— Given passage —
My Declaration as a Medical Special Needs Parent

by Denie R. Sidney

I wanted to affirm my position as my daughter’s primary caregiver while I was adjusting to home health nursing, dealing with multiple changes in my daughter’s health insurance, and coping with adjustments in staffing at her school. I have good relationships with all of my daughter’s care teams, but this writing was an outlet of expression. Maybe you can identify with this.

young girl sitting in purple adapted stroller

I have a right to SELF-DETERMINATION — I can make choices about what is best for MYSELF, MY CHILD, AND MY FAMILY.

I don’t have to PROVE MY WORTH TO ANYONE. My employment status, the clutter in my home, my physical and mental well-being have all been affected by my child’s health. If you don’t understand, that is your problem.

I have a right to be the AUTHORITY ON MY CHILD’S CARE. I am the common denominator between all 27 of my child’s doctors, therapists, aides, teachers, nurses, and pharmacists.

I have a right to ADVOCATE FOR MY CHILD to receive the best care and best education allowed to her by law and by my standards.

I have a right to DEMAND that you respect my home. My home is sacred space. It is my child’s safe space. DO NOT VIOLATE MY TRUST by going through things that do not involve my child’s care plan.

I ask that you RESPECT ME AS MY CHILD’S PRIMARY CAREGIVER. Prior to our initial encounter, my child and I walked this journey and saw countless social workers and medical professionals. If there was a deficiency in my care routine, I am sure they would have intervened by now.

— Instructions to follow —
Could you carry on the declaration by the medical special needs parent from the point where it stops? The material after this point isn't needed for anything.

Saved entries
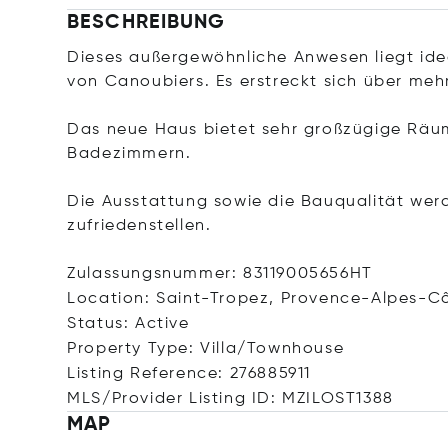
BESCHREIBUNG
Dieses außergewöhnliche Anwesen liegt ide
von Canoubiers. Es erstreckt sich über meh
Das neue Haus bietet sehr großzügige Räu
Badezimmern.
Die Ausstattung sowie die Bauqualität wer
zufriedenstellen.
Zulassungsnummer: 83119005656HT
Location: Saint-Tropez, Provence-Alpes-Cô
Status: Active
Property Type: Villa/Townhouse
Listing Reference: 276885911
MLS/Provider Listing ID: MZILOST1388
MAP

— Output of the task —
I have one of the hardest, most sacred, blessed, joyous, and honorable jobs in the universe. I am a parent.


Please honor my position and support me in this challenging, yet rewarding journey.

If you do not wish to honor me, YOU MUST RESPECT ME.

Author: Denie R. Sidney • Date: 6/11/2019

About the Author

Denie Sidney graduated from Washington University in St. Louis with a BA in English Literature and African & African-American Studies. She also obtained her MSW at Washington University. She is a mental health social worker, the proud mom of Mattison, and Marvin’s wife. Mattison has Mosaic Trisomy 9, Partial Trisomy 9 with 9q22.1 deletion and Dandy-Walker Syndrome. ALL 3 diagnoses are considered rare. She became a stay-home mom from 2012-2014 and again in 2015 to the present to care for Mattison and now her husband, who has a degenerative neurological condition. She loves helping others and her passion is mental health support of special needs parents. She is a social worker tried and true, so helping with resources, grants, and special needs advocacy fills her with much joy.